Though your 'stack of commits' is more like a 'stack of diffs' (at least in the Git sense of commit-is-a-snapshot-of-the-whole-repo.)

And actually, for better or worse, a PR branch is more expressive than a 'stack of commits', exactly for the reason you suggest: a PR branch can also contain merge commits, it doesn't have to be a linear chain.

replies(1): >>43991327 #
26. mhh__ ◴[] No.43991327{8}[source]
They are often called stacked diffs yes.
replies(1): >>43991813 #
27. eru ◴[] No.43991813{9}[source]
Basically in terms of git speak branches are mutable pointers to immutable commits. (They are basically the only mutable thing in git.)

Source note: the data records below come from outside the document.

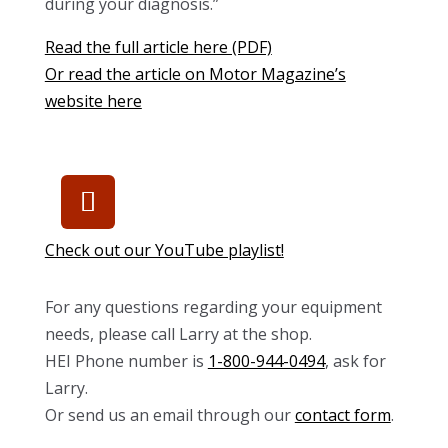
during your diagnosis.”
Read the full article here (PDF)
Or read the article on Motor Magazine’s
website here
Check out our YouTube playlist!
For any questions regarding your equipment
needs, please call Larry at the shop.
HEI Phone number is
1-800-944-0494
, ask for
Larry.
Or send us an email through our
contact form
.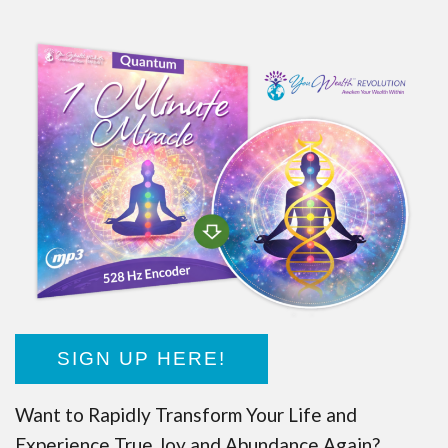
SIGN UP HERE!
Want to Rapidly Transform Your Life and
Experience True Joy and Abundance Again?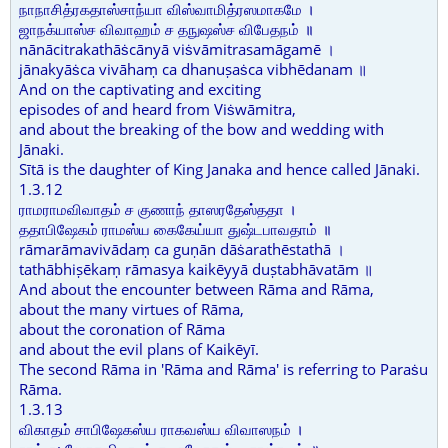
நாநாசித்ரகதாஸ்சாந்யா விஸ்வாமித்ரஸமாகமே ।
ஜாநக்யாஸ்ச விவாஹம் ச தநுஷஸ்ச விபேதநம் ॥
nānācitrakathāṡcānyā viṡvāmitrasamāgamē ।
jānakyāṡca vivāhaṃ ca dhanuṣaṡca vibhēdanam ॥
And on the captivating and exciting
episodes of and heard from Viṡwāmitra,
and about the breaking of the bow and wedding with
Jānaki.
Sītā is the daughter of King Janaka and hence called Jānaki.
1.3.12
ராமராமவிவாதம் ச குணாந் தாஸரதேஸ்ததா ।
ததாபிஷேகம் ராமஸ்ய கைகேய்யா துஷ்டபாவதாம் ॥
rāmarāmavivādaṃ ca guṇān dāṡarathēstathā ।
tathābhiṣēkaṃ rāmasya kaikēyyā duṣtabhāvatām ॥
And about the encounter between Rāma and Rāma,
about the many virtues of Rāma,
about the coronation of Rāma
and about the evil plans of Kaikēyī.
The second Rāma in 'Rāma and Rāma' is referring to Paraṡu
Rāma.
1.3.13
விகாதம் சாபிஷேகஸ்ய ராகவஸ்ய விவாஸநம் ।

What you'd need to do to support 'stacked diffs' or 'stacks of commits' is to keep a history of what you mutable pointers were doing. It's a 'meta-git'.

Once you have that, you could build all the convenient operations on top of that abstraction.

Btw, if memory serves right, git has some plugins (or whatever these things are called, plugins or so?) for implementing the stack of commits concept.

I don't know whether they go the 'meta-git' route that I sketched, or whether they do something less abstract.